Saved data entries:
########################################
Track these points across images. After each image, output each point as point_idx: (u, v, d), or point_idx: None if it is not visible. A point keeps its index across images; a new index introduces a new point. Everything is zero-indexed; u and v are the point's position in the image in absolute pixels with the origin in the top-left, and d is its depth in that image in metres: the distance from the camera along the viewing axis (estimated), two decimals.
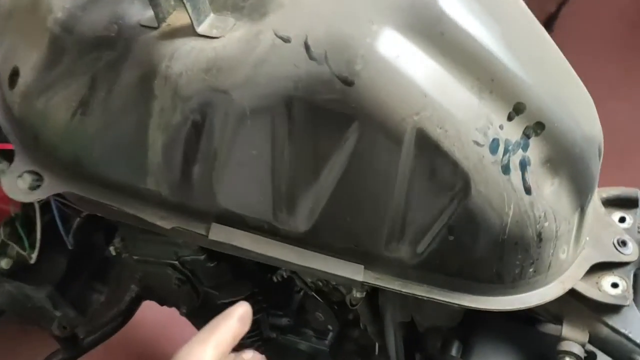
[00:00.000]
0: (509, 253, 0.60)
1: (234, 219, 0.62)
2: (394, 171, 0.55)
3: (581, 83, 0.64)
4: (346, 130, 0.54)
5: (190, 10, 0.54)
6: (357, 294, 0.79)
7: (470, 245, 0.60)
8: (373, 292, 0.87)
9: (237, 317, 0.50)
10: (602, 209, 0.77)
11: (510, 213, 0.57)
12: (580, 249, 0.70)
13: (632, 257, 0.72)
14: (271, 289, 1.05)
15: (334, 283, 0.80)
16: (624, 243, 0.72)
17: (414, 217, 0.59)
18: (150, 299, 1.19)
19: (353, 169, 0.56)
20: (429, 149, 0.54)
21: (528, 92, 0.57)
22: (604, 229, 0.74)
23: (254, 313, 1.07)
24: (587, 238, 0.72)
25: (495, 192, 0.56)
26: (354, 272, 0.63)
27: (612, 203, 0.79)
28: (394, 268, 0.63)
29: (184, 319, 1.19)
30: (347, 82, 0.52)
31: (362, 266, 0.63)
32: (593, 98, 0.65)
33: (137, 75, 0.57)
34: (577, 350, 0.69)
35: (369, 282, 0.63)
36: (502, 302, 0.64)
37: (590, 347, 0.71)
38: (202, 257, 0.91)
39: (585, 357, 0.70)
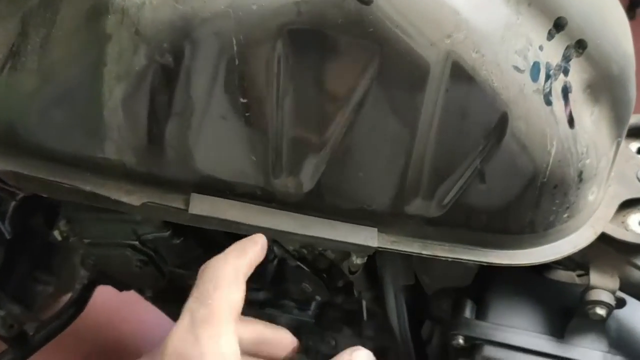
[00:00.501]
0: (546, 198, 0.52)
1: (218, 188, 0.51)
2: (418, 110, 0.45)
3: None
4: (363, 62, 0.43)
5: None
6: (358, 260, 0.69)
7: (503, 193, 0.51)
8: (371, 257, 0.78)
9: (261, 246, 0.49)
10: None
11: (553, 151, 0.48)
12: (607, 187, 0.63)
13: None
14: None
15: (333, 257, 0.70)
16: None
17: (440, 164, 0.49)
18: (107, 284, 1.06)
19: (369, 111, 0.46)
20: (462, 79, 0.44)
21: (568, 4, 0.47)
22: (626, 162, 0.67)
23: None
24: (612, 174, 0.65)
25: (537, 127, 0.47)
26: (366, 237, 0.53)
27: (628, 133, 0.71)
28: (411, 227, 0.54)
29: (137, 302, 1.08)
30: (364, 1, 0.40)
31: (376, 229, 0.53)
32: None
33: (82, 12, 0.44)
34: (608, 298, 0.62)
35: (385, 247, 0.53)
36: (534, 255, 0.56)
37: (618, 294, 0.65)
38: (167, 233, 0.80)
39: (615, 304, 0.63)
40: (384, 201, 0.51)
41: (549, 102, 0.47)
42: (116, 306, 1.41)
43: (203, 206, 0.51)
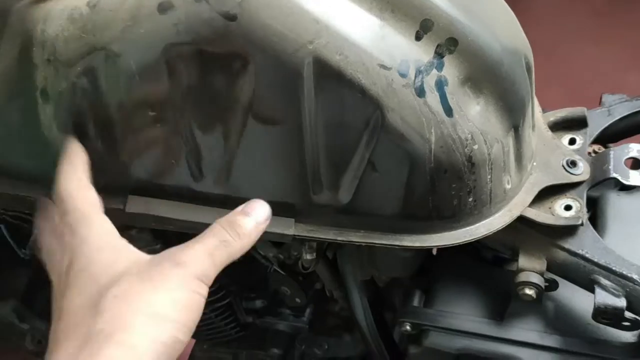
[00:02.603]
0: (440, 182, 0.57)
1: (152, 190, 0.59)
2: (301, 108, 0.52)
3: None
4: (240, 72, 0.50)
5: None
6: (307, 256, 0.76)
7: (397, 179, 0.56)
8: (333, 257, 0.84)
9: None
10: (549, 132, 0.73)
11: (433, 138, 0.54)
12: (526, 176, 0.67)
13: (583, 177, 0.68)
14: (237, 270, 1.02)
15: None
16: (573, 163, 0.69)
17: (333, 156, 0.55)
18: None
19: (258, 115, 0.53)
20: (331, 79, 0.50)
21: (434, 8, 0.53)
22: (552, 152, 0.71)
23: (223, 297, 1.04)
24: (534, 163, 0.69)
25: (413, 117, 0.53)
26: (284, 226, 0.59)
27: (560, 126, 0.75)
28: (327, 217, 0.60)
29: None
30: (229, 17, 0.48)
31: (293, 219, 0.59)
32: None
33: (16, 47, 0.53)
34: (536, 279, 0.65)
35: (302, 234, 0.59)
36: (447, 238, 0.61)
37: (550, 276, 0.68)
38: (158, 247, 0.88)
39: (546, 287, 0.66)
40: (293, 193, 0.58)
41: (421, 95, 0.53)
42: None
43: (138, 206, 0.59)
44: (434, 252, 0.84)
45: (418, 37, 0.53)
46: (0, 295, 1.11)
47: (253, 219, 0.50)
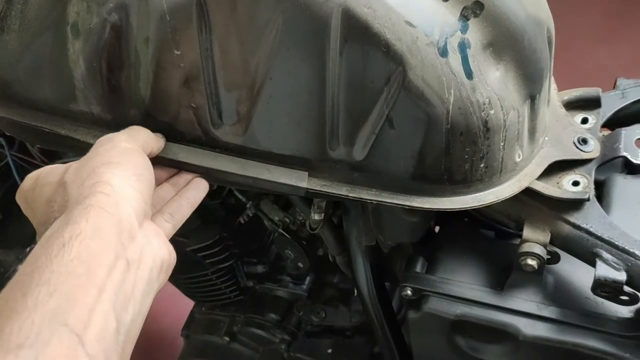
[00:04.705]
0: (455, 145, 0.58)
1: (170, 133, 0.60)
2: (325, 59, 0.53)
3: None
4: (270, 17, 0.51)
5: None
6: (316, 216, 0.77)
7: (413, 138, 0.57)
8: (339, 222, 0.85)
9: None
10: (563, 109, 0.74)
11: (451, 99, 0.55)
12: (537, 149, 0.68)
13: (593, 154, 0.69)
14: (241, 234, 1.03)
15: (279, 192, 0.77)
16: (584, 141, 0.70)
17: (352, 110, 0.56)
18: None
19: (281, 62, 0.53)
20: (358, 31, 0.51)
21: None
22: (564, 129, 0.72)
23: (226, 259, 1.06)
24: (546, 138, 0.70)
25: (434, 76, 0.54)
26: (297, 179, 0.60)
27: (573, 105, 0.76)
28: (340, 173, 0.61)
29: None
30: None
31: (306, 173, 0.60)
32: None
33: None
34: (539, 250, 0.67)
35: (315, 189, 0.60)
36: (456, 202, 0.62)
37: (553, 249, 0.69)
38: None
39: (548, 259, 0.68)
40: (310, 146, 0.59)
41: (444, 55, 0.54)
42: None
43: None
44: (436, 229, 0.85)
45: None
46: (7, 244, 1.12)
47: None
########################################
Task statement ▸
Please reproduce the entries above line by line, exactly, leaving out each image.

Solved exercise ▸
Track these points across images. After each image, output each point as point_idx: (u, v, d), or point_idx: None if it is not visible. A point keeps its index across images; a new index introduces a new point. Everything is zero-indexed; u and v are the point's position in the image in absolute pixels with the origin in the top-left, and d is its depth in that image in metres: the distance from the camera along the viewing axis (estimated), two decimals.
[00:00.000]
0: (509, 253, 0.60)
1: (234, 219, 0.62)
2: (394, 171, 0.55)
3: (581, 83, 0.64)
4: (346, 130, 0.54)
5: (190, 10, 0.54)
6: (357, 294, 0.79)
7: (470, 245, 0.60)
8: (373, 292, 0.87)
9: (237, 317, 0.50)
10: (602, 209, 0.77)
11: (510, 213, 0.57)
12: (580, 249, 0.70)
13: (632, 257, 0.72)
14: (271, 289, 1.05)
15: (334, 283, 0.80)
16: (624, 243, 0.72)
17: (414, 217, 0.59)
18: (150, 299, 1.19)
19: (353, 169, 0.56)
20: (429, 149, 0.54)
21: (528, 92, 0.57)
22: (604, 229, 0.74)
23: (254, 313, 1.07)
24: (587, 238, 0.72)
25: (495, 192, 0.56)
26: (354, 272, 0.63)
27: (612, 203, 0.79)
28: (394, 268, 0.63)
29: (184, 319, 1.19)
30: (347, 82, 0.52)
31: (362, 266, 0.63)
32: (593, 98, 0.65)
33: (137, 75, 0.57)
34: (577, 350, 0.69)
35: (369, 282, 0.63)
36: (502, 302, 0.64)
37: (590, 347, 0.71)
38: (202, 257, 0.91)
39: (585, 357, 0.70)
[00:00.501]
0: (546, 198, 0.52)
1: (218, 188, 0.51)
2: (418, 110, 0.45)
3: None
4: (363, 62, 0.43)
5: None
6: (358, 260, 0.69)
7: (503, 193, 0.51)
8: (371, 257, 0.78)
9: (261, 246, 0.49)
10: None
11: (553, 151, 0.48)
12: (607, 187, 0.63)
13: None
14: None
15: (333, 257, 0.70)
16: None
17: (440, 164, 0.49)
18: (107, 284, 1.06)
19: (369, 111, 0.46)
20: (462, 79, 0.44)
21: (568, 4, 0.47)
22: (626, 162, 0.67)
23: None
24: (612, 174, 0.65)
25: (537, 127, 0.47)
26: (366, 237, 0.53)
27: (628, 133, 0.71)
28: (411, 227, 0.54)
29: (137, 302, 1.08)
30: (364, 1, 0.40)
31: (376, 229, 0.53)
32: None
33: (82, 12, 0.44)
34: (608, 298, 0.62)
35: (385, 247, 0.53)
36: (534, 255, 0.56)
37: (618, 294, 0.65)
38: (167, 233, 0.80)
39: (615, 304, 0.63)
40: (384, 201, 0.51)
41: (549, 102, 0.47)
42: (116, 306, 1.41)
43: (203, 206, 0.51)
[00:02.603]
0: (440, 182, 0.57)
1: (152, 190, 0.59)
2: (301, 108, 0.52)
3: None
4: (240, 72, 0.50)
5: None
6: (307, 256, 0.76)
7: (397, 179, 0.56)
8: (333, 257, 0.84)
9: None
10: (549, 132, 0.73)
11: (433, 138, 0.54)
12: (526, 176, 0.67)
13: (583, 177, 0.68)
14: (237, 270, 1.02)
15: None
16: (573, 163, 0.69)
17: (333, 156, 0.55)
18: None
19: (258, 115, 0.53)
20: (331, 79, 0.50)
21: (434, 8, 0.53)
22: (552, 152, 0.71)
23: (223, 297, 1.04)
24: (534, 163, 0.69)
25: (413, 117, 0.53)
26: (284, 226, 0.59)
27: (560, 126, 0.75)
28: (327, 217, 0.60)
29: None
30: (229, 17, 0.48)
31: (293, 219, 0.59)
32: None
33: (16, 47, 0.53)
34: (536, 279, 0.65)
35: (302, 234, 0.59)
36: (447, 238, 0.61)
37: (550, 276, 0.68)
38: (158, 247, 0.88)
39: (546, 287, 0.66)
40: (293, 193, 0.58)
41: (421, 95, 0.53)
42: None
43: (138, 206, 0.59)
44: (434, 252, 0.84)
45: (418, 37, 0.53)
46: (0, 295, 1.11)
47: (253, 219, 0.50)
[00:04.705]
0: (455, 145, 0.58)
1: (170, 133, 0.60)
2: (325, 59, 0.53)
3: None
4: (270, 17, 0.51)
5: None
6: (316, 216, 0.77)
7: (413, 138, 0.57)
8: (339, 222, 0.85)
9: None
10: (563, 109, 0.74)
11: (451, 99, 0.55)
12: (537, 149, 0.68)
13: (593, 154, 0.69)
14: (241, 234, 1.03)
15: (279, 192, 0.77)
16: (584, 141, 0.70)
17: (352, 110, 0.56)
18: None
19: (281, 62, 0.53)
20: (358, 31, 0.51)
21: None
22: (564, 129, 0.72)
23: (226, 259, 1.06)
24: (546, 138, 0.70)
25: (434, 76, 0.54)
26: (297, 179, 0.60)
27: (573, 105, 0.76)
28: (340, 173, 0.61)
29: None
30: None
31: (306, 173, 0.60)
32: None
33: None
34: (539, 250, 0.67)
35: (315, 189, 0.60)
36: (456, 202, 0.62)
37: (553, 249, 0.69)
38: None
39: (548, 259, 0.68)
40: (310, 146, 0.59)
41: (444, 55, 0.54)
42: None
43: None
44: (436, 229, 0.85)
45: None
46: (7, 244, 1.12)
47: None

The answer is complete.